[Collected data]
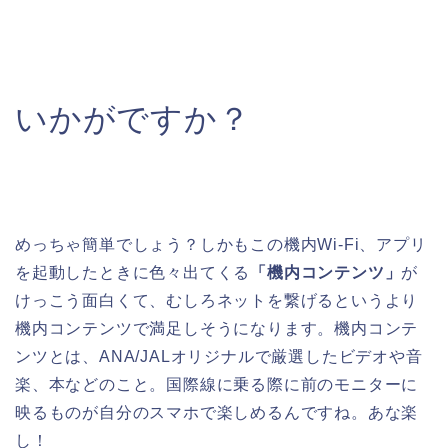
いかがですか？
めっちゃ簡単でしょう？しかもこの機内Wi-Fi、アプリ
を起動したときに色々出てくる
「機内コンテンツ」
が
けっこう面白くて、むしろネットを繋げるというより
機内コンテンツで満足しそうになります。機内コンテ
ンツとは、ANA/JALオリジナルで厳選したビデオや音
楽、本などのこと。国際線に乗る際に前のモニターに
映るものが自分のスマホで楽しめるんですね。あな楽
し！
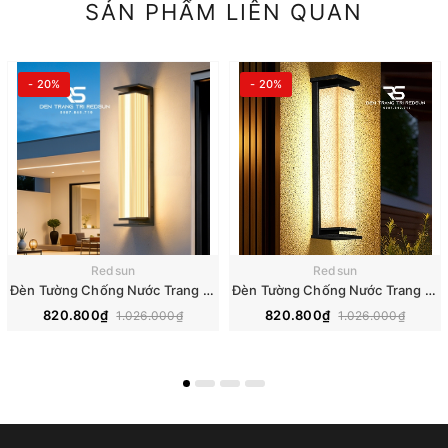
SẢN PHẨM LIÊN QUAN
- 20%
- 20%
Redsun
Redsun
Đèn Tường Chống Nước Trang Trí Ngoài Trời Nhà Hàng, Khách Sạn, Biệt Thự, Sân Vườn DTOD-001
Đèn Tường Chống Nước Trang Trí Ngoài Trời Nhà Hàng, Khách Sạn, Biệt Thự, Sân Vườn DTOD-002
820.800₫
820.800₫
1.026.000₫
1.026.000₫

- **TRY IT**
For the records above, state the number of lines that include the string "Khách" and add nothing.

- **RESPONSE**
2